# Customer Churn — Baseline Models

## Objective
Establish baseline performance using simple, interpretable models.

This notebook is part of an end-to-end customer churn classification project.
All preprocessing, modeling, and evaluation steps are designed to be:
- Leakage-safe
- Reproducible
- Interview-defensible


# Customer Churn Prediction — Baseline Models

This notebook establishes baseline machine learning models for predicting
customer churn. Logistic Regression and k-Nearest Neighbors are used to
evaluate initial performance and establish reference points for future
model improvements.


# Importing Libraries

In [None]:
import numpy as np         
import matplotlib.pyplot as plt
import pandas as pd
from sklearn.model_selection import train_test_split, GridSearchCV, RandomizedSearchCV
from sklearn.linear_model import LogisticRegression
from sklearn.neighbors import KNeighborsClassifier
from sklearn.metrics import accuracy_score, confusion_matrix, classification_report
from sklearn.pipeline import Pipeline
from sklearn.preprocessing import StandardScaler

## Reading data and Separating features X from Target Variables y

In [None]:
df = pd.read_csv("../data/churn_preprocessed.csv")

y=df['Churn']
X=df.drop(columns=['Churn'], errors='ignore')

## Train/Test Splitting

In [None]:
X_train, X_test, y_train, y_test = train_test_split(X, y, test_size=0.2, random_state=42, shuffle=True)
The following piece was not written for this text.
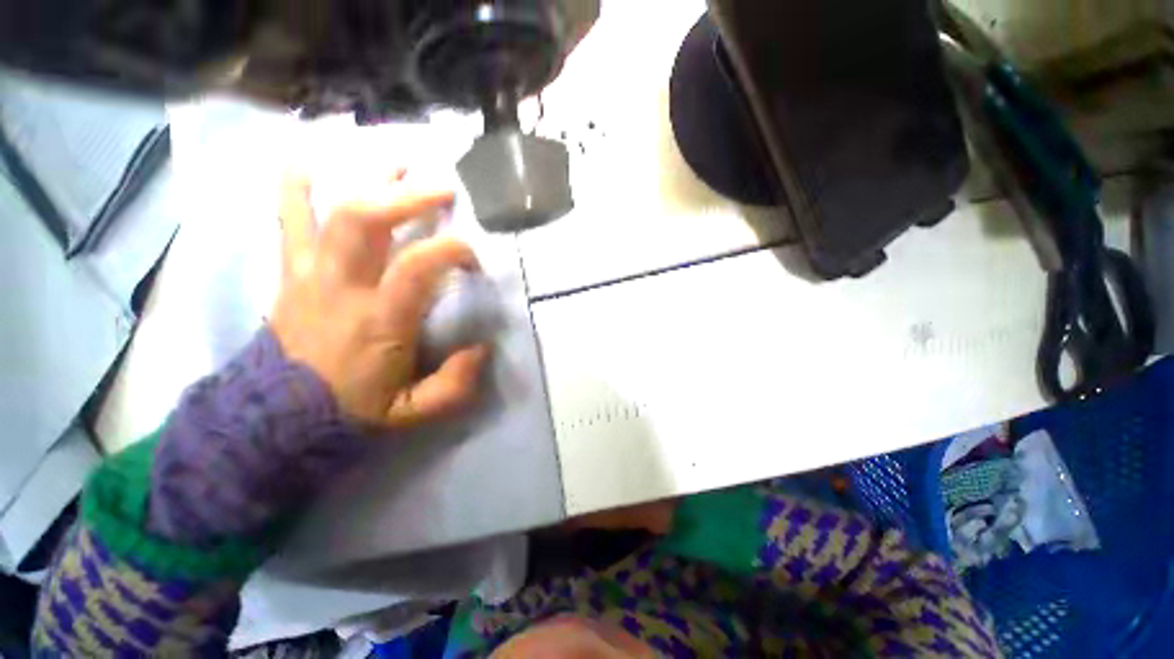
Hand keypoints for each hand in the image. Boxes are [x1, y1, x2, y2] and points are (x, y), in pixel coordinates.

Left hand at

## Logistic Regression as a Baseline Model

Logistic Regression is commonly used as a baseline model for binary
classification problems due to its interpretability and stability.
It provides probabilistic outputs that are useful for business decision-making.


In [None]:
# Intializing model
logreg = LogisticRegression(max_iter=10000)

# Fitting the model
logreg.fit(X_train, y_train)

# Predicting the test set results
y_pred = logreg.predict(X_test)

## Evaluate Logistic Regression

In [None]:
logreg_accuracy = accuracy_score(y_test, y_pred)
logreg_cm = confusion_matrix(y_test, y_pred)
logreg_cr = classification_report(y_test, y_pred)

print(f"LogisticRegression Accuracy: {logreg_accuracy}")
print(f"LogisticRegression Confusion Matrix:\n{logreg_cm}")
print(f"LogisticRegression Classification Report: \n{logreg_cr}")

## Model Evaluation

Model performance is evaluated using accuracy and class-based metrics.
In churn prediction, recall for churned customers is particularly important,
as failing to identify at-risk customers may lead to revenue loss.


### k-Nearest Neighbors (kNN)

kNN classifies a data point based on the majority class of its nearest neighbors.
It is a non-parametric, distance-based model.


In [None]:
knn = KNeighborsClassifier(n_neighbors=5)
knn.fit(X_train, y_train)
y_pred_knn = knn.predict(X_test)

## Evaluate kNN

In [None]:
knn_accuracy = accuracy_score(y_test, y_pred_knn)
knn_cm = confusion_matrix(y_test, y_pred_knn)
knn_cr = classification_report(y_test, y_pred_knn)

print(f"KNeighborsClassifier Accuracy: {knn_accuracy}")
print(f"KNeighborsClassifier Confusion Matrix:\n{knn_cm}")
print(f"KNeighborsClassifier Classification Report: \n{knn_cr}")

## Model Evaluation

Model performance is evaluated using accuracy and class-based metrics.
In churn prediction, recall for churned customers is particularly important,
as failing to identify at-risk customers may lead to revenue loss.


### Model Comparison

Both models were evaluated using accuracy and class-based metrics.
Logistic Regression provides interpretability and stable performance,
while kNN is more sensitive to feature scaling and data distribution.


### Key Observations

- Logistic Regression performed as a strong baseline for churn prediction.
- kNN performance varied depending on neighborhood size.
- Accuracy alone is insufficient for imbalanced datasets.
- Model evaluation must consider false negatives in churn prediction.